Prompt
Reproduce the lines below verbatim. Pictures are to be omitted.

Records supplied
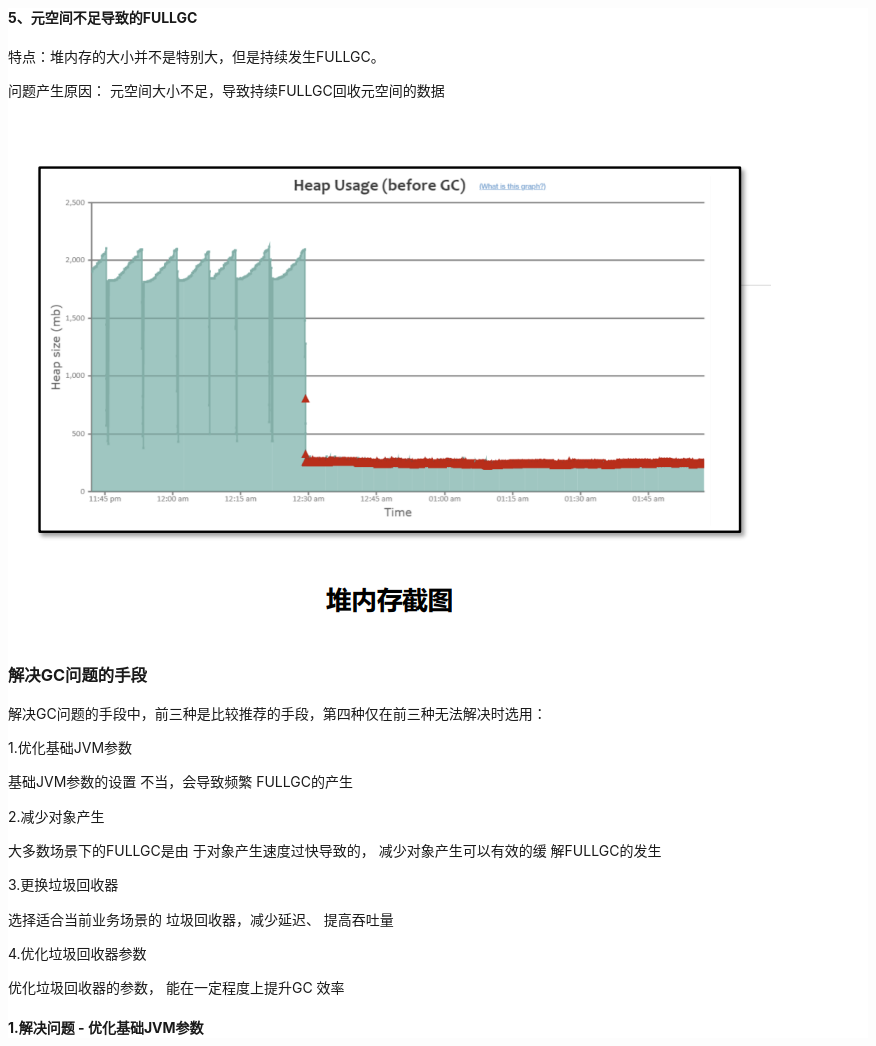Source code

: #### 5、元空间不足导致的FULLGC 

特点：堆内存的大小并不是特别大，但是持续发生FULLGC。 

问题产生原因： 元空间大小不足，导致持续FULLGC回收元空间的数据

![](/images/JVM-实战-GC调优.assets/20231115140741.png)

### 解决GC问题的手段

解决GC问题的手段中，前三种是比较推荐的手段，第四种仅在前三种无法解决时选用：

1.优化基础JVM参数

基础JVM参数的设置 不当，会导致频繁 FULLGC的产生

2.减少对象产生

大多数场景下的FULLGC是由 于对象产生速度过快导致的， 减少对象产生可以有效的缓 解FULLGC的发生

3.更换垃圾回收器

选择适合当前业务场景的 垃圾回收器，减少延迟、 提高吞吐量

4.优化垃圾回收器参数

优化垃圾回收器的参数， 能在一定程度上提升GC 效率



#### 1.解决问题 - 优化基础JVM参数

Reply
Source code

: #### 5、元空间不足导致的FULLGC 

特点：堆内存的大小并不是特别大，但是持续发生FULLGC。 

问题产生原因： 元空间大小不足，导致持续FULLGC回收元空间的数据

![](/images/JVM-实战-GC调优.assets/20231115140741.png)

### 解决GC问题的手段

解决GC问题的手段中，前三种是比较推荐的手段，第四种仅在前三种无法解决时选用：

1.优化基础JVM参数

基础JVM参数的设置 不当，会导致频繁 FULLGC的产生

2.减少对象产生

大多数场景下的FULLGC是由 于对象产生速度过快导致的， 减少对象产生可以有效的缓 解FULLGC的发生

3.更换垃圾回收器

选择适合当前业务场景的 垃圾回收器，减少延迟、 提高吞吐量

4.优化垃圾回收器参数

优化垃圾回收器的参数， 能在一定程度上提升GC 效率



#### 1.解决问题 - 优化基础JVM参数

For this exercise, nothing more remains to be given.